= Beginning of Section =

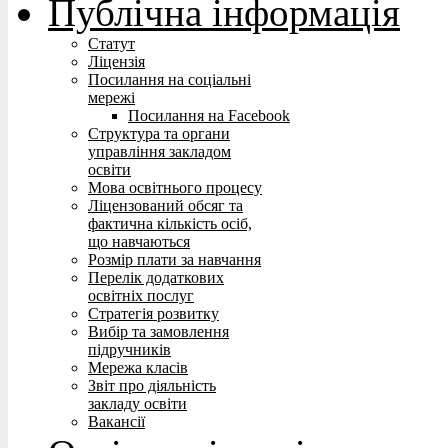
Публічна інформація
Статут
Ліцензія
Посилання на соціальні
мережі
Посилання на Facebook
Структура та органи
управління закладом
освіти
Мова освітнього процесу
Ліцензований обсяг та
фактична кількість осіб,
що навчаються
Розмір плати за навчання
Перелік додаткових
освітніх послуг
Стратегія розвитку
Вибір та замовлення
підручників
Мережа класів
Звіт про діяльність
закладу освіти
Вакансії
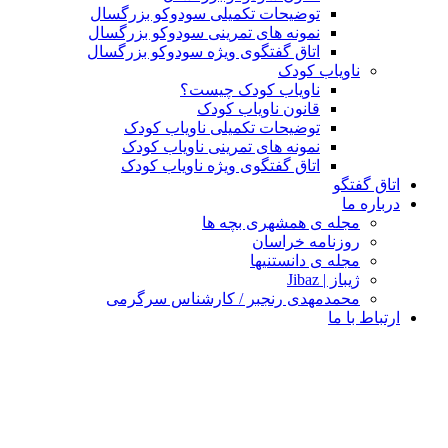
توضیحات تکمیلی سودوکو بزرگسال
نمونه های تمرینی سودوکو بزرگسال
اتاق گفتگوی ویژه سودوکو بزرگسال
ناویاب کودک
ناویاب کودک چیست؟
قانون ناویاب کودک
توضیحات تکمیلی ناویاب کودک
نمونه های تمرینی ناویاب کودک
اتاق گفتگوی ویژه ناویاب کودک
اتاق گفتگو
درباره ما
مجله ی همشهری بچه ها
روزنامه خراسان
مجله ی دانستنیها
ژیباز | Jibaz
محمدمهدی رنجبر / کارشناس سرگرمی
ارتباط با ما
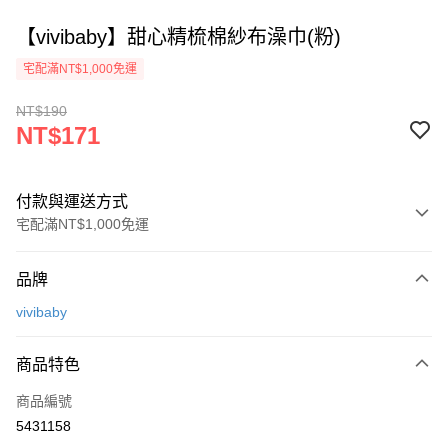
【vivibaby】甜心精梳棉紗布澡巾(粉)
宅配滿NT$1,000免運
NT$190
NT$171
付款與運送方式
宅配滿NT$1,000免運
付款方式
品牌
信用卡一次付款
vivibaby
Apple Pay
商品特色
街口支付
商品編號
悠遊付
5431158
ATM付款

= End of Section =
= Beginning of Section =

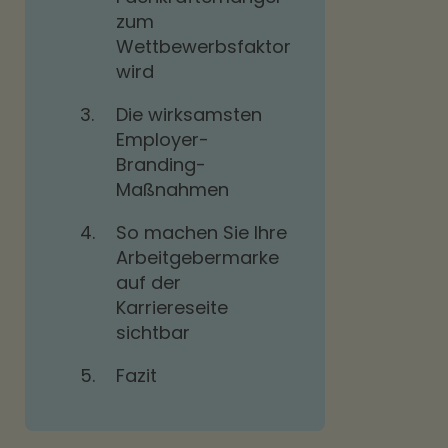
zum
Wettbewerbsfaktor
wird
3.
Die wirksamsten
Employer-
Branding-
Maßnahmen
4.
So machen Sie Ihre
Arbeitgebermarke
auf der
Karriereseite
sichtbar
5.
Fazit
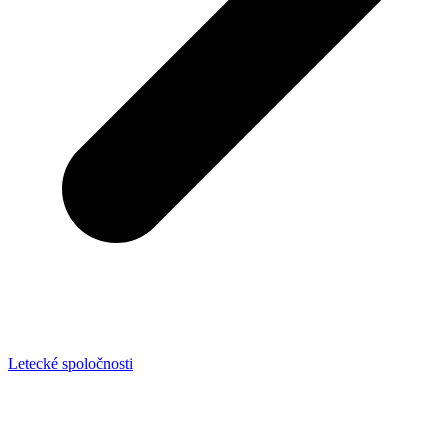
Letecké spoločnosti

= End of Section =

◆ **PROBLEM DETAILS**: Start at the line containing "Публічна інформація" and stop after the line containing "Мережа класів". Reproduce those lines, substituting "Положення" for "Статут" and leaving all other text unchanged.

◆ **PROBLEM SOLUTION**:
Публічна інформація
Положення
Ліцензія
Посилання на соціальні
мережі
Посилання на Facebook
Структура та органи
управління закладом
освіти
Мова освітнього процесу
Ліцензований обсяг та
фактична кількість осіб,
що навчаються
Розмір плати за навчання
Перелік додаткових
освітніх послуг
Стратегія розвитку
Вибір та замовлення
підручників
Мережа класів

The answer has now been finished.